SOLUSIMEDIA.ID, MAKASSAR — Perumda Pasar Makassar Raya bergerak cepat, guna memperkuat ekosistem rantai pasok pangan guna memastikan keberlanjutan Program Makan Bergizi Gratis (MBG) di Kota Makassar.
Langkah strategis ini diambil untuk menjamin kepastian stok dan stabilitas harga di tengah tingginya permintaan komoditas.
Dalam Rapat Koordinasi di Ruang Sipakatau Balaikota Makassar, Direktur Utama Perumda Pasar Makassar Raya, Ali Gauli Arief, menekankan bahwa kunci keberhasilan program nasional ini terletak pada distribusi yang terukur.
Menurutnya, satu Satuan Dasar Terpadu Pendidikan Guru (SDTPG) mampu melayani hingga 3.500 siswa per hari. Dengan volume sebesar itu, fluktuasi pasokan tidak boleh terjadi.
“Yang paling penting adalah memberikan kepastian. Jangan sampai saat kebutuhan tinggi, pasokan justru tidak terjaga. Kami mengatur agar ekosistem ini berjalan baik dari hulu ke hilir,” ujar Ali Gauli, Rabu (1/4/2026).
Menghadapi potensi kenaikan harga menjelang Ramadan dan Idulfitri, Perumda Pasar Makassar Raya, mengandalkan konsep Baruga Pasar.
Inovasi ini berfungsi sebagai instrumen pengendali harga, sekaligus pusat distribusi bahan pangan pokok seperti ayam, telur, dan susu.
========================
PERINTAH KERJA | Menurut teks tentang rantai pasok pangan Program Makan Bergizi Gratis di Makassar, berapa siswa yang mampu dilayani satu SDTPG per hari?
========================
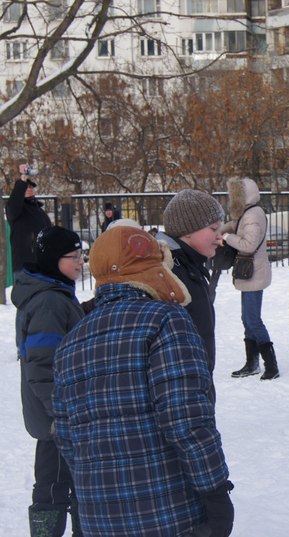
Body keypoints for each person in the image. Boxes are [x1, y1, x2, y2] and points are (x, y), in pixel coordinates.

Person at [51, 225, 234, 537]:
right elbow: (185, 418)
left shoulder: (72, 340)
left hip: (99, 517)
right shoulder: (166, 320)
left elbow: (66, 436)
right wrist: (215, 490)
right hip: (166, 512)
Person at [12, 226, 85, 536]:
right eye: (75, 257)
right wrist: (61, 413)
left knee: (66, 484)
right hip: (56, 418)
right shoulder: (49, 302)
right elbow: (42, 367)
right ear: (55, 260)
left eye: (83, 255)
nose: (82, 262)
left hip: (58, 415)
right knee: (55, 487)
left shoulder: (56, 296)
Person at [162, 189, 226, 402]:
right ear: (187, 230)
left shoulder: (191, 266)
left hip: (197, 382)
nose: (220, 237)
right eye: (213, 228)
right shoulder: (170, 272)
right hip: (182, 392)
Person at [222, 177, 278, 381]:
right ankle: (252, 363)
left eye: (235, 195)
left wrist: (227, 238)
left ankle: (271, 365)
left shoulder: (253, 215)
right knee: (247, 319)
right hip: (249, 272)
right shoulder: (247, 213)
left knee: (253, 320)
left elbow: (248, 244)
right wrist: (220, 230)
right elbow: (235, 225)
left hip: (254, 273)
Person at [5, 166, 52, 276]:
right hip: (24, 267)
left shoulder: (39, 211)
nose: (29, 189)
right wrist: (22, 181)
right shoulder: (16, 211)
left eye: (31, 187)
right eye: (25, 187)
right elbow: (14, 204)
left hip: (42, 265)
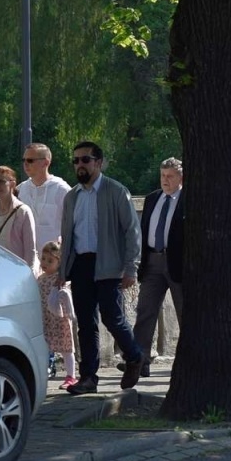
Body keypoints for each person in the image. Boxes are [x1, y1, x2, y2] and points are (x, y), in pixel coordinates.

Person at [58, 141, 144, 395]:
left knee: (112, 317)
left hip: (109, 263)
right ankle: (88, 378)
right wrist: (63, 270)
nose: (80, 165)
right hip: (81, 265)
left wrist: (131, 267)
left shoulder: (115, 191)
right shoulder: (72, 196)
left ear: (98, 162)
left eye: (85, 160)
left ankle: (134, 356)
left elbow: (132, 230)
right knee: (85, 322)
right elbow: (67, 234)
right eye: (75, 161)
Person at [133, 158, 185, 379]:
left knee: (186, 313)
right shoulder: (153, 198)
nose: (165, 180)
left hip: (178, 264)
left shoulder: (187, 199)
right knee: (145, 312)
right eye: (163, 175)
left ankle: (188, 362)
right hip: (152, 261)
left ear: (181, 177)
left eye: (170, 176)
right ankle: (139, 361)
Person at [36, 240, 78, 389]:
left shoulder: (60, 279)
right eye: (43, 259)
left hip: (60, 320)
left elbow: (66, 296)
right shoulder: (40, 279)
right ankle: (42, 374)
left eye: (50, 260)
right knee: (44, 348)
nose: (45, 263)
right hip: (45, 319)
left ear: (59, 263)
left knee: (67, 348)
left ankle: (71, 376)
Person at [0, 165, 37, 268]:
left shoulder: (23, 211)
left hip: (16, 268)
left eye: (1, 181)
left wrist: (29, 274)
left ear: (12, 184)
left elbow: (30, 249)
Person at [17, 143, 71, 251]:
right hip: (26, 256)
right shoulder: (20, 190)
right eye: (24, 160)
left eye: (30, 160)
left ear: (46, 162)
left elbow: (73, 225)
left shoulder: (62, 190)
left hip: (53, 259)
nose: (26, 164)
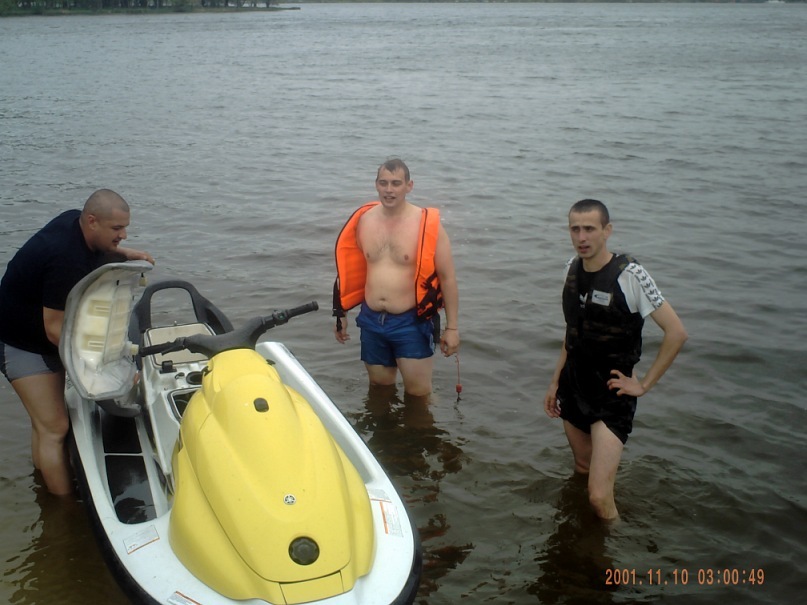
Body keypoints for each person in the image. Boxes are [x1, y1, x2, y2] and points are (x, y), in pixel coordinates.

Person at [0, 189, 154, 496]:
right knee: (55, 428)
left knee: (43, 424)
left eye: (125, 228)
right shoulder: (64, 259)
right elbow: (54, 329)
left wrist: (123, 253)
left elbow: (95, 252)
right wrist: (108, 368)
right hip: (20, 343)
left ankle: (42, 487)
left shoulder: (74, 221)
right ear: (92, 221)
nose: (123, 235)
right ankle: (64, 508)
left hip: (37, 334)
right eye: (116, 229)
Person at [544, 199, 687, 520]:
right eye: (575, 229)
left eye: (589, 229)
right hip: (574, 385)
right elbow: (572, 333)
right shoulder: (571, 270)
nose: (582, 237)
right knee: (582, 468)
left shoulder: (630, 275)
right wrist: (555, 383)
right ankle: (579, 534)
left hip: (612, 394)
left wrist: (644, 385)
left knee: (599, 497)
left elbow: (676, 333)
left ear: (607, 231)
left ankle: (614, 545)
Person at [332, 158, 459, 397]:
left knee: (419, 394)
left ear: (409, 186)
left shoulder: (426, 225)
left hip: (411, 322)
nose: (389, 189)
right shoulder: (363, 220)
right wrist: (340, 313)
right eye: (383, 183)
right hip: (371, 319)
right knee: (379, 389)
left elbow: (448, 278)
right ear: (376, 185)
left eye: (396, 183)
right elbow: (349, 270)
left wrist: (452, 328)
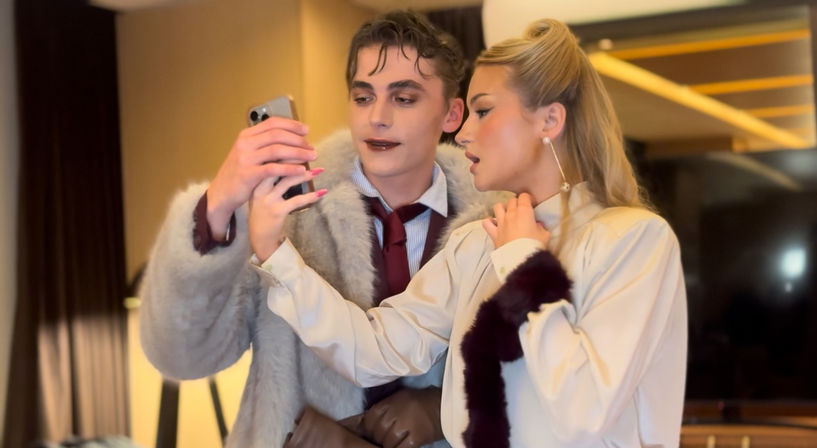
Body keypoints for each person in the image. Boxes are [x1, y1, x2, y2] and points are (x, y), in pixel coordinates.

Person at [257, 18, 688, 448]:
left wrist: (525, 267)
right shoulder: (479, 243)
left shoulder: (635, 240)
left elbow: (586, 413)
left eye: (483, 110)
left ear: (549, 120)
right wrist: (276, 253)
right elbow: (374, 350)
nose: (462, 134)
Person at [139, 10, 501, 448]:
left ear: (451, 114)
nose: (378, 118)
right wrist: (218, 204)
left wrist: (446, 408)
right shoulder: (288, 212)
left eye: (404, 98)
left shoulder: (498, 222)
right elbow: (182, 357)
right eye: (363, 97)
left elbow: (537, 379)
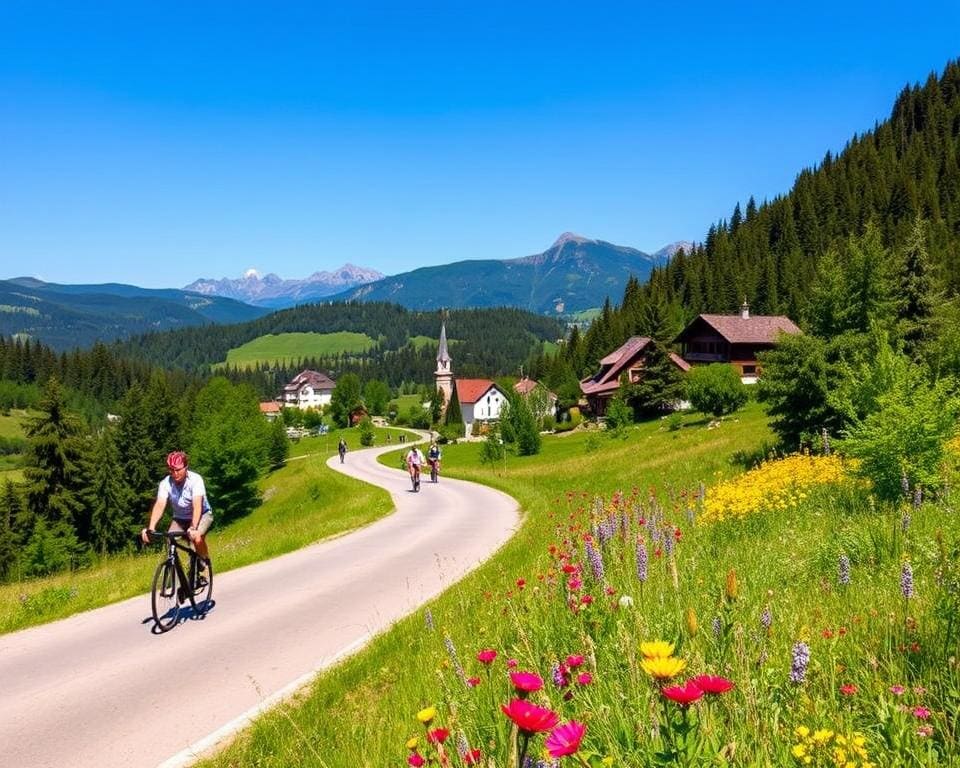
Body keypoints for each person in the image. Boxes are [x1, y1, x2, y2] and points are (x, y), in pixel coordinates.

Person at [141, 451, 214, 579]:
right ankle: (177, 573)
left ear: (186, 467)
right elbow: (160, 504)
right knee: (170, 540)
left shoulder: (196, 480)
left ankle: (204, 563)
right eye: (171, 470)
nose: (175, 474)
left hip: (202, 515)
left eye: (178, 470)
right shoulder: (166, 483)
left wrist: (193, 527)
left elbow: (197, 505)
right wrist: (151, 527)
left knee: (196, 538)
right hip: (180, 518)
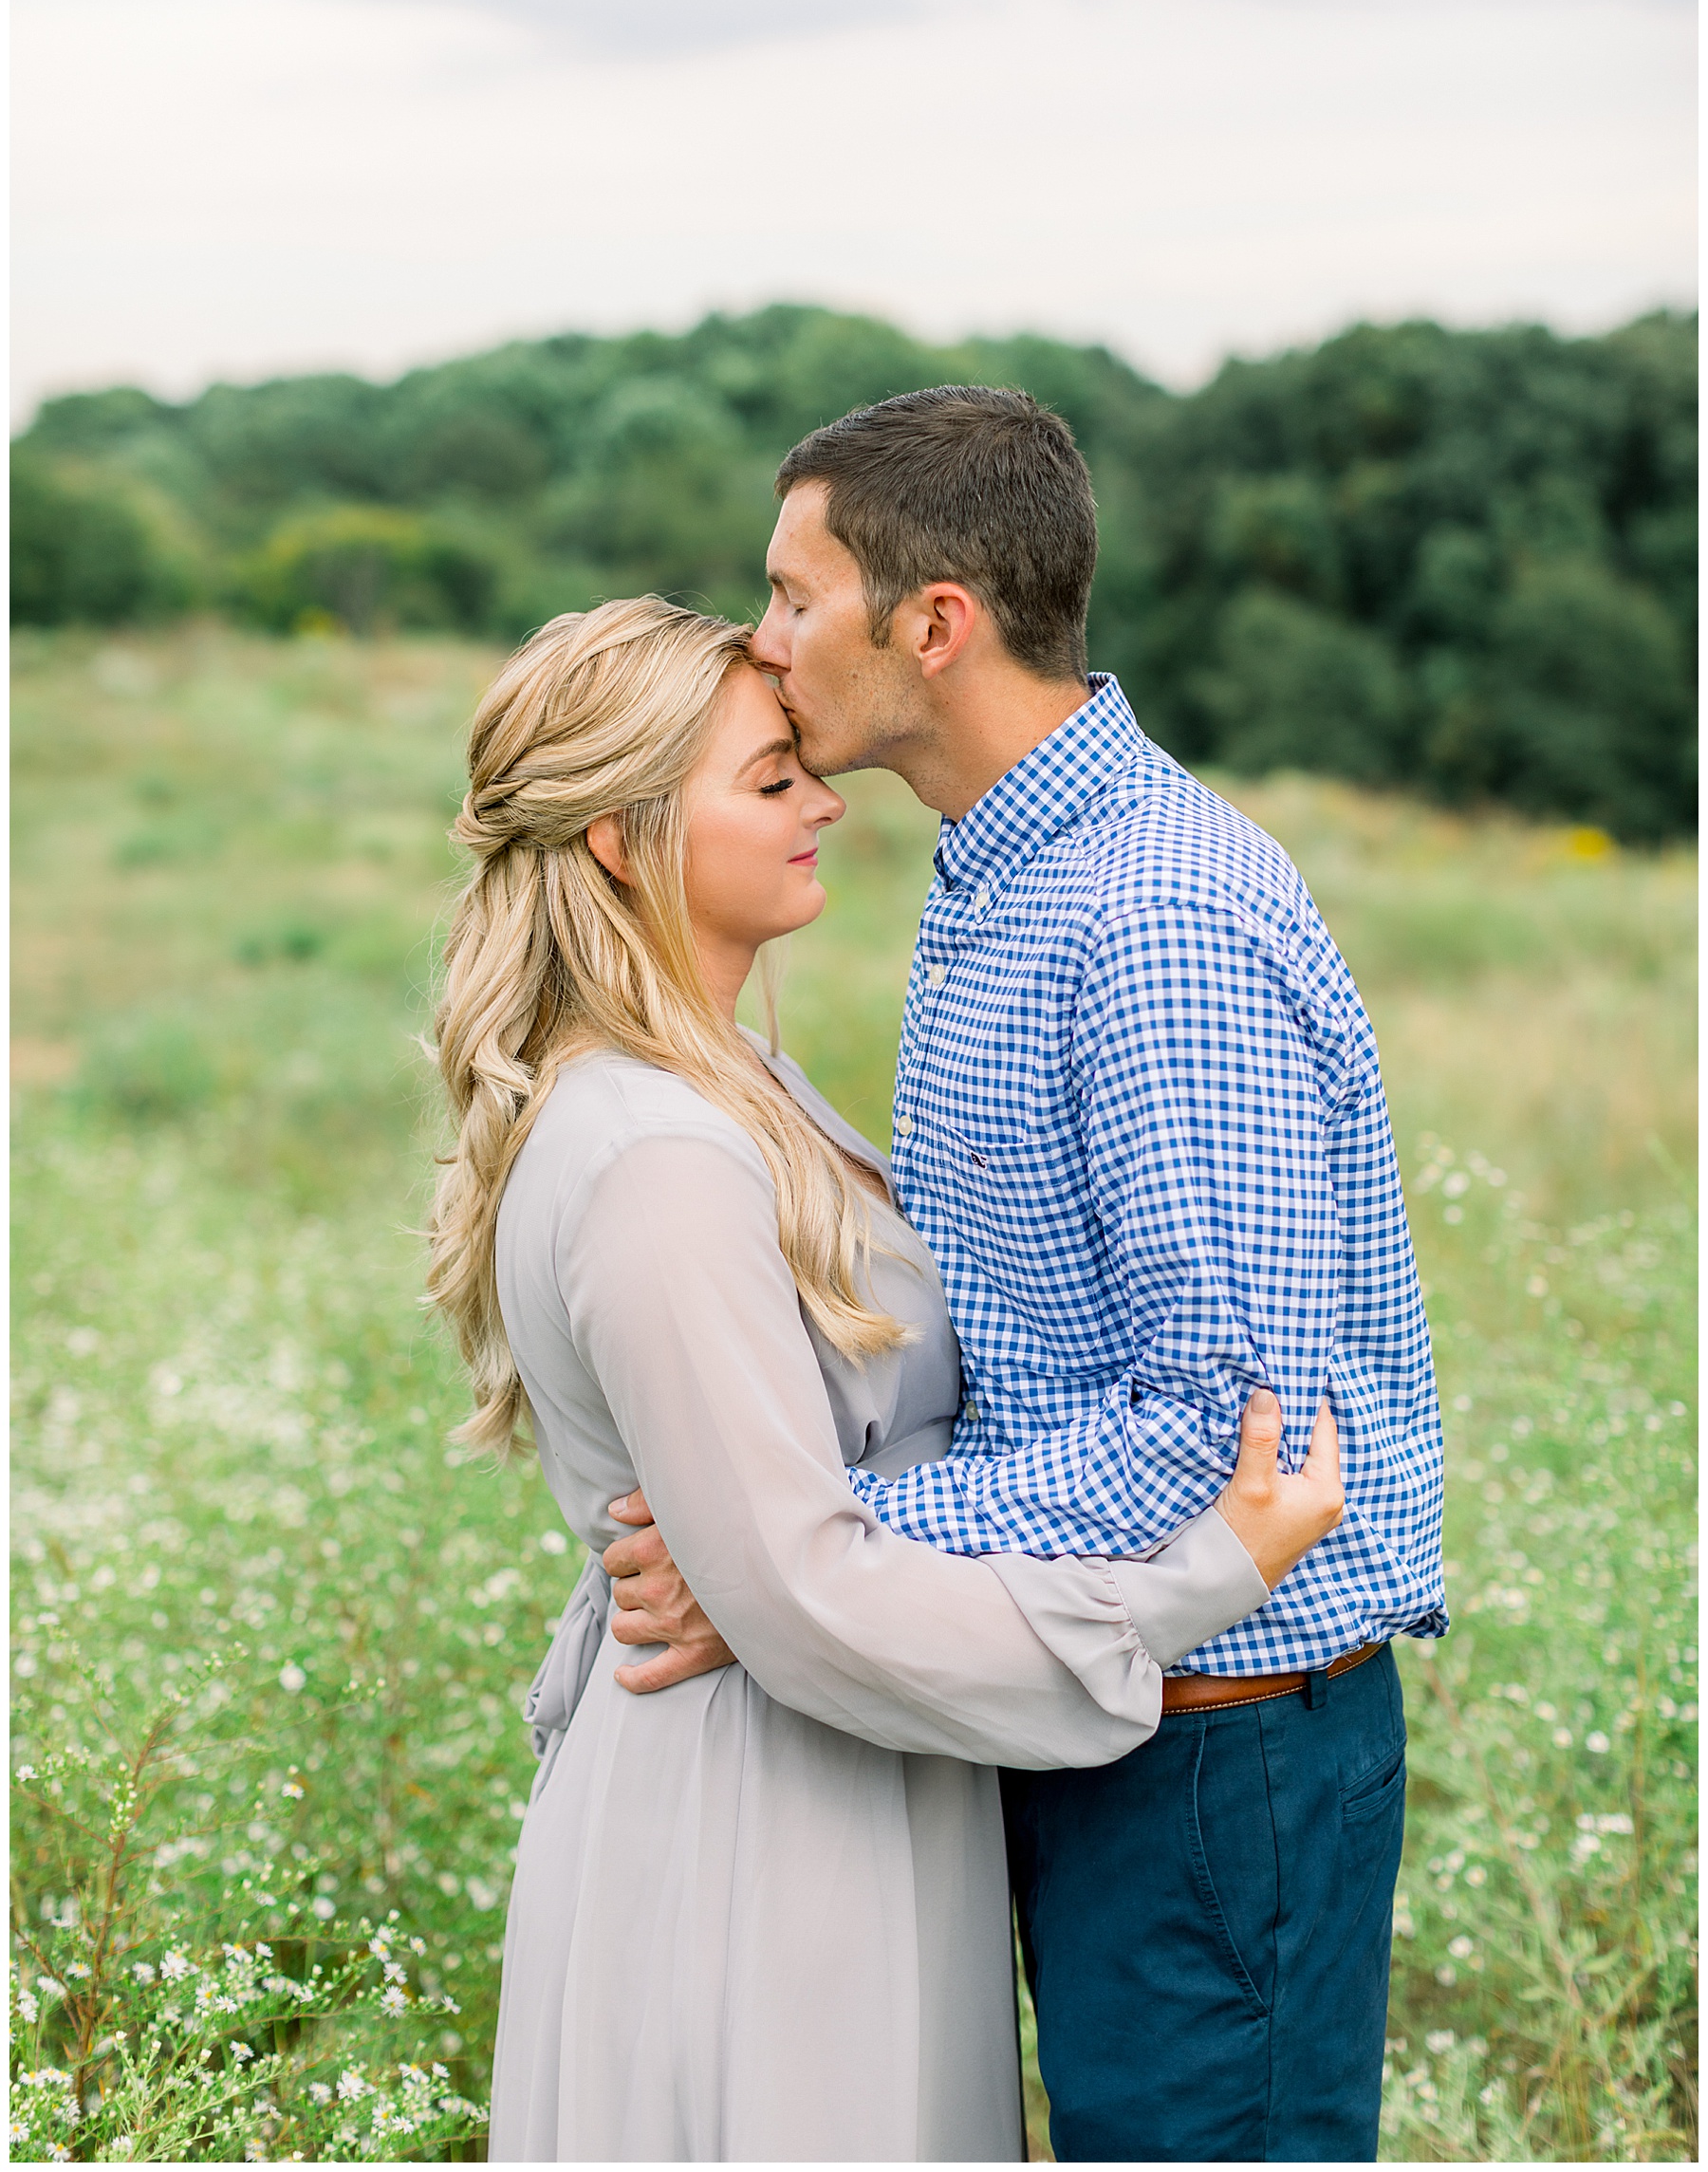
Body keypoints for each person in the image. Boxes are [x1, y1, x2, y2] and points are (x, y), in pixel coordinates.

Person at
========================
HASIL LATIHAN | Hingga 3.500 siswa per hari.